The following day Iraqi security forces dismantled the Ramadi protest camp, however police special forces units claimed they came under fire when trying to enter the camp. At least ten people were killed and a number of police vehicles were attacked and burned, whilst Iraqi government helicopters supported security forces moving in on the camp. Loudspeakers from some Mosques in Ramadi reportedly exhorted people to "go to jihad." A doctor at Ramadi hospital claimed that 10 gunmen had been killed and 30 wounded, whilst 3 policemen were killed and some four police vehicles destroyed.

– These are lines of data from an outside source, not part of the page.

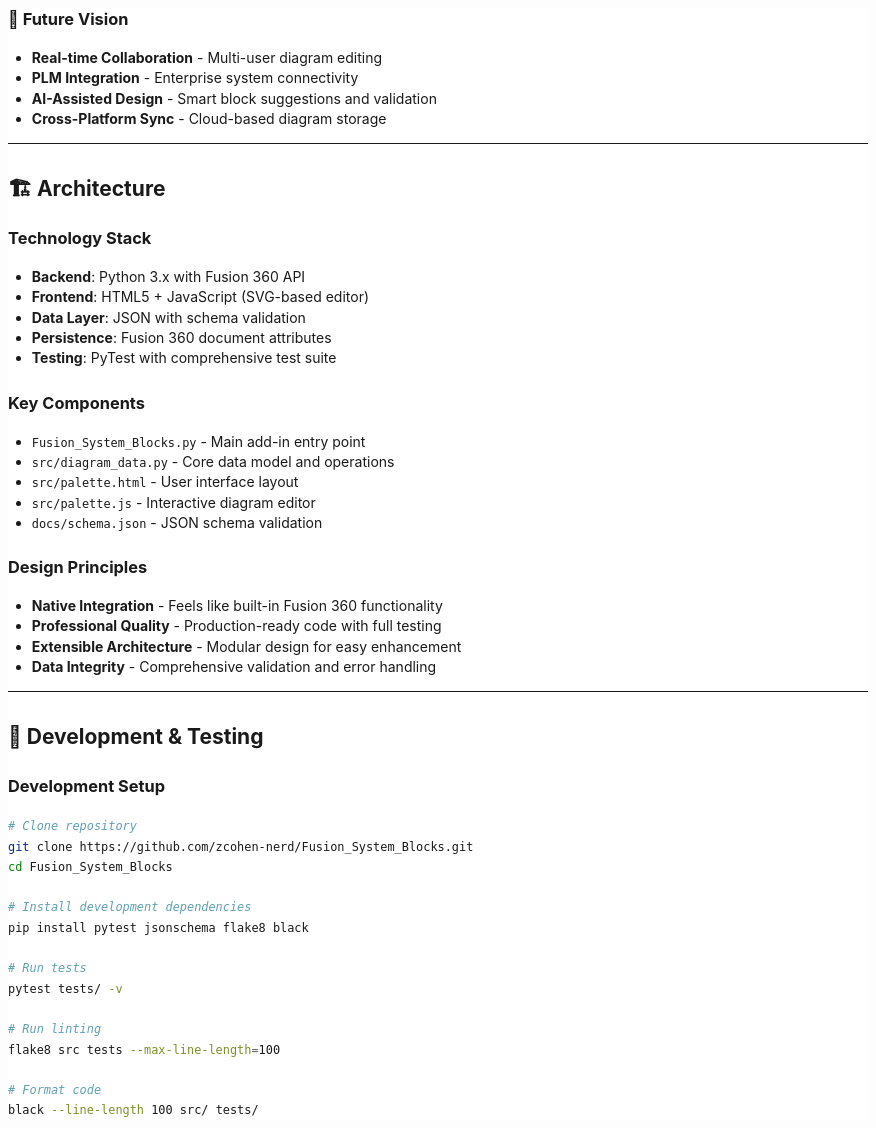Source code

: ### 🔮 **Future Vision**
- **Real-time Collaboration** - Multi-user diagram editing
- **PLM Integration** - Enterprise system connectivity  
- **AI-Assisted Design** - Smart block suggestions and validation
- **Cross-Platform Sync** - Cloud-based diagram storage

---

## 🏗️ **Architecture**

### **Technology Stack**
- **Backend**: Python 3.x with Fusion 360 API
- **Frontend**: HTML5 + JavaScript (SVG-based editor)
- **Data Layer**: JSON with schema validation
- **Persistence**: Fusion 360 document attributes
- **Testing**: PyTest with comprehensive test suite

### **Key Components**
- `Fusion_System_Blocks.py` - Main add-in entry point
- `src/diagram_data.py` - Core data model and operations
- `src/palette.html` - User interface layout
- `src/palette.js` - Interactive diagram editor
- `docs/schema.json` - JSON schema validation

### **Design Principles**
- **Native Integration** - Feels like built-in Fusion 360 functionality
- **Professional Quality** - Production-ready code with full testing
- **Extensible Architecture** - Modular design for easy enhancement
- **Data Integrity** - Comprehensive validation and error handling

---

## 🧪 **Development & Testing**

### **Development Setup**
```bash
# Clone repository
git clone https://github.com/zcohen-nerd/Fusion_System_Blocks.git
cd Fusion_System_Blocks

# Install development dependencies
pip install pytest jsonschema flake8 black

# Run tests
pytest tests/ -v

# Run linting
flake8 src tests --max-line-length=100

# Format code
black --line-length 100 src/ tests/
```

Several hours later, in reaction to the violence in Ramadi, some 40 Sunni MP's offered their resignations. The MP's demanded the withdrawal of the army from Ramadi and the release of Ahmed al-Alwani. The MP's resignations however will not have effect unless accepted by the parliaments speaker, Usama al-Nujayfi. Sunni politician Saleh al-Mutlaq called for all politicians from the Iraqi National Movement to withdraw from the political process, which he claimed had hit a "dead end." Sheik Abdul Malik Al-Saadi denounced the move against the protest camp, and called on security forces to immediately withdraw in order to avert further bloodshed. Saadi also called the Maliki led Iraqi government a "sectarian government that wants to smash and eradicate the Sunni people in its country," and urged on Sunni politicians to resign from their posts and abstain from the political process.

==Aftermath==

Following the December 2013 clashes, ISIL launched a campaign in Anbar, taking control of Fallujah and temporarily occupying parts of Ramadi. Tribal militias fought alongside ISIL, and according to Sheikh Ali Hatem al-Suleiman of the Dulaim tribe, ISIL constituted only 5–7% of the anti-government forces. Fighting continued in 2014 and by June, the conflict escalated into a full-scale war, with ISIL at one point controlling over 40% of Iraq.

==Responses==

===Domestic===

====Government====
The Iraqi government took steps to appease the protesters. On 29 January 2013 the Iraqi government announced that it would raise the salaries of Sahwa militia members by two-thirds, due to higher wages for Sahwa militia members, along with their incorporation into the security services and civil service being one of the demands of the protest movement. In February 2013 Deputy Prime Minister Hussein al-Shahristani's announced that 3,000 prisoners had been released over the past month and that all female prisoners had been transferred to prisons in their home provinces. Shahristani had previously publicly apologised in January 2013 for holding detainees without charge.

====Opposition groups====
- Sadrist Movement – On 1 January 2013, Shiite cleric and politician Muqtada al-Sadr came out in favour of the protests and blamed Prime Minister Nouri al-Maliki for the unrest in Iraq. In a warning to Maliki, Sadr stated: "The Iraqi spring is coming." Sadr even expressed his willingness to travel to Al Anbar Governorate to join in the protests, but stated that his support was conditional on the protests remaining peaceful and did not seek to promote sectarian divisions. Sadr later made a rare television appearance where he prayed alongside Sunni clerics in a landmark Sunni mosque in Baghdad. Sadr however has been criticised due to his previous support for militias and engagement in violence against Sunni's during the Iraq War.
- Ba'ath Party – On 5 January 2013, a 53-minute video was released on YouTube in which Izzat Ibrahim ad-Douri, Secretary of the Iraqi Regional Command of the Arab Socialist Ba'ath Party, stated his support for and encouraged the protests, saying that "the people of Iraq and all its nationalist and Islamic forces support you until the realization of your just demands for the fall of the Safavid-Persian alliance".

===International===
- Saudi Arabia – Foreign Minister Prince Saud al-Faisal warned that the Iraqi government needed to address the issue of sectarian extremism in order to restore peace, on January 5 at a press conference in Riyadh.